■ What to work on:
Reproduce the listing exactly, so that no line differs from the original.

■ Data listing:
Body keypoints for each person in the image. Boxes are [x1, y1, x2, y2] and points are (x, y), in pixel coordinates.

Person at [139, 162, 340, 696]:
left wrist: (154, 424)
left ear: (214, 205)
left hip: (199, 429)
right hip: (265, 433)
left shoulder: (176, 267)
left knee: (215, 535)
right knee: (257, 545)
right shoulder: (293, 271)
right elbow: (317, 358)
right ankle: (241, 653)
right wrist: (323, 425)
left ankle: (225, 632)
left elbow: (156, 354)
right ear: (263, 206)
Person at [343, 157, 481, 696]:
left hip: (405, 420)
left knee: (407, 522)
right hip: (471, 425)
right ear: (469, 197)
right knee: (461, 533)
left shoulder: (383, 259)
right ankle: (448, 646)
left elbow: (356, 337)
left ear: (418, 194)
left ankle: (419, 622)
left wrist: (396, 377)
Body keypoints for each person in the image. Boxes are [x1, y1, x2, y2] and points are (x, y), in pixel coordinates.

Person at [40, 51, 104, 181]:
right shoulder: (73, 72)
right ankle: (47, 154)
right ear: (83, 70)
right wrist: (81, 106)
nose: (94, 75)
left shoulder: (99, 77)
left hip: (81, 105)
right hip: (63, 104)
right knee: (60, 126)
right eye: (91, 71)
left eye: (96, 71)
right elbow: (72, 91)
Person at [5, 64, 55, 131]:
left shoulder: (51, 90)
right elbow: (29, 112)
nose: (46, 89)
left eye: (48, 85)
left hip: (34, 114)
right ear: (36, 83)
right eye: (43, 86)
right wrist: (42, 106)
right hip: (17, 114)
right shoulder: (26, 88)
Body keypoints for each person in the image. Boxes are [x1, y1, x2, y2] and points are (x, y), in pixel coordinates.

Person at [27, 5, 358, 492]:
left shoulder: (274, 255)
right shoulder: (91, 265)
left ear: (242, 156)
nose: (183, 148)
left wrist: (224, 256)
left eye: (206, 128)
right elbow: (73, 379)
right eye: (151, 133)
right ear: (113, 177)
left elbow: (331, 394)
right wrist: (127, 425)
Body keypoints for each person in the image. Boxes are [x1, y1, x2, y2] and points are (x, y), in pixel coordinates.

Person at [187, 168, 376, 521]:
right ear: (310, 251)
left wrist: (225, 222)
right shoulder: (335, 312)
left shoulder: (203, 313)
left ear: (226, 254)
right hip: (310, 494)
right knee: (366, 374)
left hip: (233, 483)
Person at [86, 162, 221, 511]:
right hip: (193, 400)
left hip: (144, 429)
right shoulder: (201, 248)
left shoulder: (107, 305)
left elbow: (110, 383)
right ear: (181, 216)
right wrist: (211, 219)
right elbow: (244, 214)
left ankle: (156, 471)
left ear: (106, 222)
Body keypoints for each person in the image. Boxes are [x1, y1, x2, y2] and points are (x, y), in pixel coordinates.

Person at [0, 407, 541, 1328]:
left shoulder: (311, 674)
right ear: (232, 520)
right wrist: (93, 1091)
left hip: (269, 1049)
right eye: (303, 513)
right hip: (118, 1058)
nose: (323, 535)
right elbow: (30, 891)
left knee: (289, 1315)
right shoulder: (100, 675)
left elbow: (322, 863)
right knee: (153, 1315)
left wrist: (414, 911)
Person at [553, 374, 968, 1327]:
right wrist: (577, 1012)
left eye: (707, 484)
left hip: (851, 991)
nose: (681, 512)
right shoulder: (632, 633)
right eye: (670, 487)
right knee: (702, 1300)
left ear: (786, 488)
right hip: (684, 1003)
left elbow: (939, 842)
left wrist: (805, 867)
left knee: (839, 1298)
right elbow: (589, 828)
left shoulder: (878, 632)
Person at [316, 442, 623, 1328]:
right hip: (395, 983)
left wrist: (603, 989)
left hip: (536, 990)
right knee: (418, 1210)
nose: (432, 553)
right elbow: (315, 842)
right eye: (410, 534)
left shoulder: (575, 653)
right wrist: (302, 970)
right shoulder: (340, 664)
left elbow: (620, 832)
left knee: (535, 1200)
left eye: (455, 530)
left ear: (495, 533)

■ Written response:
Body keypoints for each person in the image. Boxes are [x1, y1, x2, y2] and points are (x, y), in pixel coordinates.

Person at [139, 162, 340, 696]:
left wrist: (154, 424)
left ear: (214, 205)
left hip: (199, 429)
right hip: (265, 433)
left shoulder: (176, 267)
left knee: (215, 535)
right knee: (257, 545)
right shoulder: (293, 271)
right elbow: (317, 358)
right ankle: (241, 653)
right wrist: (323, 425)
left ankle: (225, 632)
left elbow: (156, 354)
right ear: (263, 206)
Person at [343, 157, 481, 696]:
left hip: (405, 420)
left knee: (407, 522)
right hip: (471, 425)
right ear: (469, 197)
right knee: (461, 533)
left shoulder: (383, 259)
right ankle: (448, 646)
left elbow: (356, 337)
left ear: (418, 194)
left ankle: (419, 622)
left wrist: (396, 377)
Body keypoints for each person in the image. Boxes are [x1, y1, x2, y2] and points are (x, y), in pixel coordinates.

Person at [40, 51, 104, 181]:
right shoulder: (73, 72)
right ankle: (47, 154)
right ear: (83, 70)
right wrist: (81, 106)
nose: (94, 75)
left shoulder: (99, 77)
left hip: (81, 105)
right hip: (63, 104)
right knee: (60, 126)
right eye: (91, 71)
left eye: (96, 71)
right elbow: (72, 91)
Person at [5, 64, 55, 131]:
left shoulder: (51, 90)
right elbow: (29, 112)
nose: (46, 89)
left eye: (48, 85)
left hip: (34, 114)
right ear: (36, 83)
right eye: (43, 86)
right wrist: (42, 106)
right hip: (17, 114)
right shoulder: (26, 88)
Body keypoints for each person in the image. Boxes are [x1, y1, x2, y2] and points are (x, y), in pixel coordinates.

Person at [27, 5, 358, 492]:
left shoulder: (274, 255)
right shoulder: (91, 265)
left ear: (242, 156)
nose: (183, 148)
left wrist: (224, 256)
left eye: (206, 128)
right elbow: (73, 379)
right eye: (151, 133)
right ear: (113, 177)
left elbow: (331, 394)
right wrist: (127, 425)
Body keypoints for each person in the image. Boxes are [x1, y1, x2, y2] and points are (x, y), in pixel coordinates.

Person at [187, 168, 376, 521]:
right ear: (310, 251)
left wrist: (225, 222)
right shoulder: (335, 312)
left shoulder: (203, 313)
left ear: (226, 254)
right hip: (310, 494)
right knee: (366, 374)
left hip: (233, 483)
Person at [86, 162, 221, 511]:
right hip: (193, 400)
left hip: (144, 429)
right shoulder: (201, 248)
left shoulder: (107, 305)
left elbow: (110, 383)
right ear: (181, 216)
right wrist: (211, 219)
right elbow: (244, 214)
left ankle: (156, 471)
left ear: (106, 222)
Body keypoints for each person in the image. Boxes are [x1, y1, x2, y2] and points are (x, y), in pixel coordinates.

Person at [0, 407, 541, 1328]:
left shoulder: (311, 674)
right ear: (232, 520)
right wrist: (93, 1091)
left hip: (269, 1049)
right eye: (303, 513)
right hip: (118, 1058)
nose: (323, 535)
right elbow: (30, 891)
left knee: (289, 1315)
right shoulder: (100, 675)
left elbow: (322, 863)
right knee: (153, 1315)
left wrist: (414, 911)
Person at [553, 374, 968, 1327]:
right wrist: (577, 1012)
left eye: (707, 484)
left hip: (851, 991)
nose: (681, 512)
right shoulder: (632, 633)
right eye: (670, 487)
right knee: (702, 1300)
left ear: (786, 488)
right hip: (684, 1003)
left elbow: (939, 842)
left wrist: (805, 867)
left knee: (839, 1298)
right elbow: (589, 828)
left shoulder: (878, 632)
Person at [316, 442, 623, 1328]:
right hip: (395, 983)
left wrist: (603, 989)
left hip: (536, 990)
right knee: (418, 1210)
nose: (432, 553)
right elbow: (315, 842)
right eye: (410, 534)
left shoulder: (575, 653)
right wrist: (302, 970)
right shoulder: (340, 664)
left elbow: (620, 832)
left knee: (535, 1200)
left eye: (455, 530)
left ear: (495, 533)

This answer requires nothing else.